CULTURE

Celebrating opera from its visual art perspective

On the second floor of the Teloglion Foundation of Art in the northern Greek city of Thessaloniki, soprano Antigone Sgourda recently viewed a series of embroidered costumes designed by Yannis Metzikof for an Athens Concert Hall production of “Macbeth” in 1997.

The acclaimed soprano seemed equally enchanted by the exquisite details in the work of costume designer Claire Bracewell, which included a long orange dress from a 2013 production of “Il Trovatore” at the Herod Atticus Theater in Athens, as well as the craftsmanship in the dresses designed by Antonis Fokas for the same opera in a 1958 production at the Olympia Theater, the masterful sketches created by Nikos Petropoulos in 2009 and costumes designed by Giorgos Patsas for an Athens Festival production of “Rigoletto” in 2000.

During her visit to the Teloglion, Sgourda also recalled going on stage in Thessaloniki during the 80s in productions of “Fidelio,” “Tosca” and “Don Giovanni” and the costumes she wore to interpret dozens of roles in landmark theaters around the world.
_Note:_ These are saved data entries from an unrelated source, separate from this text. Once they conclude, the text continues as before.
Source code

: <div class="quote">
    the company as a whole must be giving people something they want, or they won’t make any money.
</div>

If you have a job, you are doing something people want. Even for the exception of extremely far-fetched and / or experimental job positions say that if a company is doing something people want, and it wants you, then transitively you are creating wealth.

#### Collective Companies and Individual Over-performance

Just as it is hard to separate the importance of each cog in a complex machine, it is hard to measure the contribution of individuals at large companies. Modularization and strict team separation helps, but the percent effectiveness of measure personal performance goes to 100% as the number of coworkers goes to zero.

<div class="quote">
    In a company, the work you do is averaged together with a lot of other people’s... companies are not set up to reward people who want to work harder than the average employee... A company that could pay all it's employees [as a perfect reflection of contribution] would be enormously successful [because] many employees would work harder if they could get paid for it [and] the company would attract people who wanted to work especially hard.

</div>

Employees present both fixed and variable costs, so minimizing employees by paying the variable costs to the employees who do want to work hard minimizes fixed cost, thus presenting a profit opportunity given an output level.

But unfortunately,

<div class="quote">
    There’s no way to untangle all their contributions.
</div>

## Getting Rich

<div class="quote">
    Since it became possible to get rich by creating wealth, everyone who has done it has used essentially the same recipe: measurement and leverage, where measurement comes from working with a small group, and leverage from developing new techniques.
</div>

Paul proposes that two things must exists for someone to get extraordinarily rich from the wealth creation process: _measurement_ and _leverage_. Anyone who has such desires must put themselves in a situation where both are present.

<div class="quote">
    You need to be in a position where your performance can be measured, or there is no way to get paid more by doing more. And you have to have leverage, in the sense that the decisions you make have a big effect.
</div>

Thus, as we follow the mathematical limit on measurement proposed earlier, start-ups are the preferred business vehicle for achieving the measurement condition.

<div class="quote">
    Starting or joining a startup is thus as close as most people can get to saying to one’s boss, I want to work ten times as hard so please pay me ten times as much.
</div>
There was also talk of a wig that caught fire from a candle as she appeared in “La Forza del Destino” at the Vienna Opera.

Walking past the display cases of “Wagner-Verdi: 200 Years,” an exhibition exploring the world of opera and celebrating the double bicentennial of the births of two of its most celebrated composers, Germany’s Richard Wagner and Italy’s Giuseppe Verdi, the 77-year-old Greek soloist had plenty to remember.
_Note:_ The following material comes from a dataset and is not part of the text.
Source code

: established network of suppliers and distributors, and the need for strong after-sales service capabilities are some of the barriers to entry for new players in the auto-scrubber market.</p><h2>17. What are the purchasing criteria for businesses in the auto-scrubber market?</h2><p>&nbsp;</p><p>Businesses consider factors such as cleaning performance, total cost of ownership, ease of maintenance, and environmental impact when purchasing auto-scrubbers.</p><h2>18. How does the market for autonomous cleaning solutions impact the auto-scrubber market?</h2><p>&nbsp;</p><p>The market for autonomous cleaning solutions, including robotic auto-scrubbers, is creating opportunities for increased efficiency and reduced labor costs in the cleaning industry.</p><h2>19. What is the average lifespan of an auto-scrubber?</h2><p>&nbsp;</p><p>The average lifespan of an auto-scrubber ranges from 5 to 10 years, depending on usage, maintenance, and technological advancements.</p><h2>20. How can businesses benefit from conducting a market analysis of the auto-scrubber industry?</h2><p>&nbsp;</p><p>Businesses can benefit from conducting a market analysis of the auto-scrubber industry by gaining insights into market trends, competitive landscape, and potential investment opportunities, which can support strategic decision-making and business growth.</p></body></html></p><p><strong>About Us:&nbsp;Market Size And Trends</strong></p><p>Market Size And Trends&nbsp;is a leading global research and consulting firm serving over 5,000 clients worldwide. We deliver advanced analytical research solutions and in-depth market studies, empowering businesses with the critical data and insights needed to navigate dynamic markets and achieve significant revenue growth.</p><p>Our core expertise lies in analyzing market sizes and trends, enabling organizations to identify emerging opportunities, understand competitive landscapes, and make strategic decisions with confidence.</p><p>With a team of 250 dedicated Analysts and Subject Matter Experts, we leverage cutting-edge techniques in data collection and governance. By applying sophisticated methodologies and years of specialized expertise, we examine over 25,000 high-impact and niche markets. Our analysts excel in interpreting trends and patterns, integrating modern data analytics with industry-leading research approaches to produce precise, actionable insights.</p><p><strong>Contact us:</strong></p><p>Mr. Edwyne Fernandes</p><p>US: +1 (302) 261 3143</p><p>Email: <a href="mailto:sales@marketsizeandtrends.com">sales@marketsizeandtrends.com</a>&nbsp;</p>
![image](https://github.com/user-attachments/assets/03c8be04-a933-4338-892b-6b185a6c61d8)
The foundation’s new exhibition, which is accompanied by a catalog, focuses on the visual arts aspects and the tangible traces left behind by lavish opera productions. On display are costumes, stage props, photographs, librettos, sketches, music scores and accessories, among other items. Works by noted artists and designers, such as Antonis Fokas, Giorgos Patsas, Nikos Petropoulos, Claire Bracewell, Ioanna Manoledaki, Yannis Metzikof, Yannis Kokkos and Peter Sykora, hark back to a number of glorious landmark productions at Greek theaters in the postwar years to the present.
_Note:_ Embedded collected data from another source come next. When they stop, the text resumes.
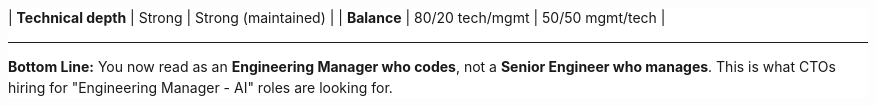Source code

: | **Technical depth**   | Strong               | Strong (maintained)    |
| **Balance**           | 80/20 tech/mgmt      | 50/50 mgmt/tech        |

---

**Bottom Line:** You now read as an **Engineering Manager who codes**, not a **Senior Engineer who manages**. This is what CTOs hiring for "Engineering Manager - AI" roles are looking for.
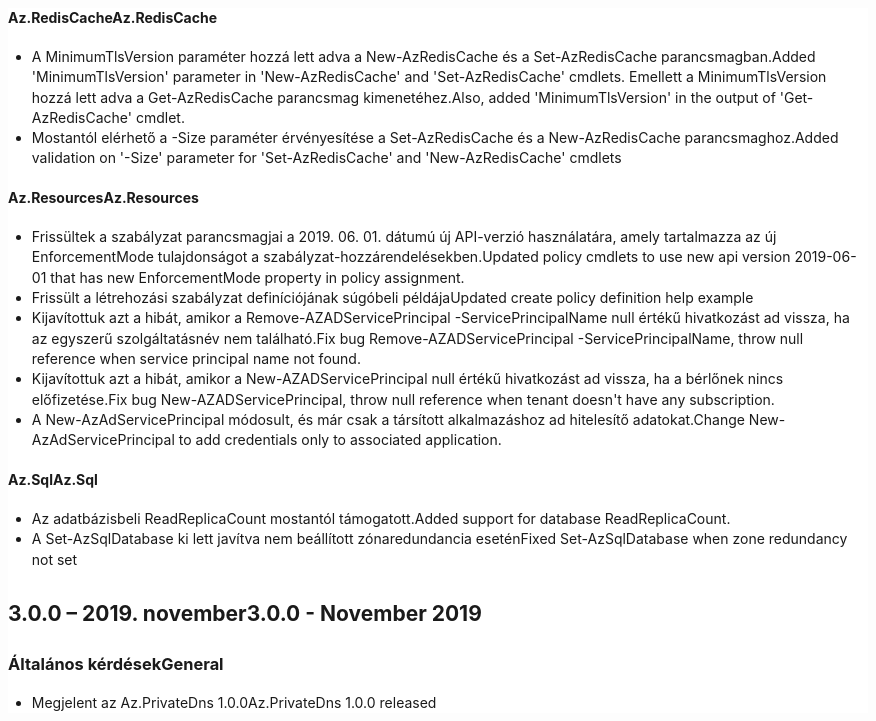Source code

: #### <a name="azrediscache"></a><span data-ttu-id="bf015-269">Az.RedisCache</span><span class="sxs-lookup"><span data-stu-id="bf015-269">Az.RedisCache</span></span>
* <span data-ttu-id="bf015-270">A MinimumTlsVersion paraméter hozzá lett adva a New-AzRedisCache és a Set-AzRedisCache parancsmagban.</span><span class="sxs-lookup"><span data-stu-id="bf015-270">Added 'MinimumTlsVersion' parameter in 'New-AzRedisCache' and 'Set-AzRedisCache' cmdlets.</span></span> <span data-ttu-id="bf015-271">Emellett a MinimumTlsVersion hozzá lett adva a Get-AzRedisCache parancsmag kimenetéhez.</span><span class="sxs-lookup"><span data-stu-id="bf015-271">Also, added 'MinimumTlsVersion' in the output of 'Get-AzRedisCache' cmdlet.</span></span>
* <span data-ttu-id="bf015-272">Mostantól elérhető a -Size paraméter érvényesítése a Set-AzRedisCache és a New-AzRedisCache parancsmaghoz.</span><span class="sxs-lookup"><span data-stu-id="bf015-272">Added validation on '-Size' parameter for 'Set-AzRedisCache' and 'New-AzRedisCache' cmdlets</span></span>

#### <a name="azresources"></a><span data-ttu-id="bf015-273">Az.Resources</span><span class="sxs-lookup"><span data-stu-id="bf015-273">Az.Resources</span></span>
- <span data-ttu-id="bf015-274">Frissültek a szabályzat parancsmagjai a 2019. 06. 01. dátumú új API-verzió használatára, amely tartalmazza az új EnforcementMode tulajdonságot a szabályzat-hozzárendelésekben.</span><span class="sxs-lookup"><span data-stu-id="bf015-274">Updated policy cmdlets to use new api version 2019-06-01 that has new EnforcementMode property in policy assignment.</span></span>
- <span data-ttu-id="bf015-275">Frissült a létrehozási szabályzat definíciójának súgóbeli példája</span><span class="sxs-lookup"><span data-stu-id="bf015-275">Updated create policy definition help example</span></span>
- <span data-ttu-id="bf015-276">Kijavítottuk azt a hibát, amikor a Remove-AZADServicePrincipal -ServicePrincipalName null értékű hivatkozást ad vissza, ha az egyszerű szolgáltatásnév nem található.</span><span class="sxs-lookup"><span data-stu-id="bf015-276">Fix bug Remove-AZADServicePrincipal -ServicePrincipalName, throw null reference when service principal name not found.</span></span>
- <span data-ttu-id="bf015-277">Kijavítottuk azt a hibát, amikor a New-AZADServicePrincipal null értékű hivatkozást ad vissza, ha a bérlőnek nincs előfizetése.</span><span class="sxs-lookup"><span data-stu-id="bf015-277">Fix bug New-AZADServicePrincipal, throw null reference when tenant doesn't have any subscription.</span></span>
- <span data-ttu-id="bf015-278">A New-AzAdServicePrincipal módosult, és már csak a társított alkalmazáshoz ad hitelesítő adatokat.</span><span class="sxs-lookup"><span data-stu-id="bf015-278">Change New-AzAdServicePrincipal to add credentials only to associated application.</span></span>

#### <a name="azsql"></a><span data-ttu-id="bf015-279">Az.Sql</span><span class="sxs-lookup"><span data-stu-id="bf015-279">Az.Sql</span></span>
* <span data-ttu-id="bf015-280">Az adatbázisbeli ReadReplicaCount mostantól támogatott.</span><span class="sxs-lookup"><span data-stu-id="bf015-280">Added support for database ReadReplicaCount.</span></span>
* <span data-ttu-id="bf015-281">A Set-AzSqlDatabase ki lett javítva nem beállított zónaredundancia esetén</span><span class="sxs-lookup"><span data-stu-id="bf015-281">Fixed Set-AzSqlDatabase when zone redundancy not set</span></span>

## <a name="300---november-2019"></a><span data-ttu-id="bf015-282">3.0.0 – 2019. november</span><span class="sxs-lookup"><span data-stu-id="bf015-282">3.0.0 - November 2019</span></span>
### <a name="general"></a><span data-ttu-id="bf015-283">Általános kérdések</span><span class="sxs-lookup"><span data-stu-id="bf015-283">General</span></span>
* <span data-ttu-id="bf015-284">Megjelent az Az.PrivateDns 1.0.0</span><span class="sxs-lookup"><span data-stu-id="bf015-284">Az.PrivateDns 1.0.0 released</span></span>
On display at the Teloglion are little-known items stemming from storage rooms, wardrobes and collections (including the Greek National Opera, the Athens Concert Hall, the Lilian Voudouri Music Library, the State Theater of Northern Greece and others), all reflecting the great labor of the people involved in opera productions.

Among the exhibition’s highlights are a number of handwritten Wagner notes, correspondences and objects once owned by the German composer who was famous for writing his own librettos. On display is a diary featuring well-known quotes from some of his libretti as well as a handwritten music score dedicated by the composer to leading 19th-century contralto Marianne Brandt. Exploring the vast and versatile oeuvre of the emblematic German artist, these rare items are from the private collection of Constantine Carambelas-Sgourdas.

In one of the dispatches showcased at the Teloglion, a handwritten three-page letter addressed to his editor, Ernst Wilhelm Fritzsch, in April 1873, Wagner writes about working on a new project and half-jokingly asks Fritzsch not to think of him as being “lazy.” It was a time when the composer was struggling to find investors and supporters who could contribute financially to his dream project of developing a new opera house in Bayreuth, the city he had been living in since 1871. After working feverishly on the presentation of his epic four-part cycle “Der Ring des Nibelungen,” Wagner eventually inaugurated the Bayreuth Festival, dedicated to featuring his works, in 1876.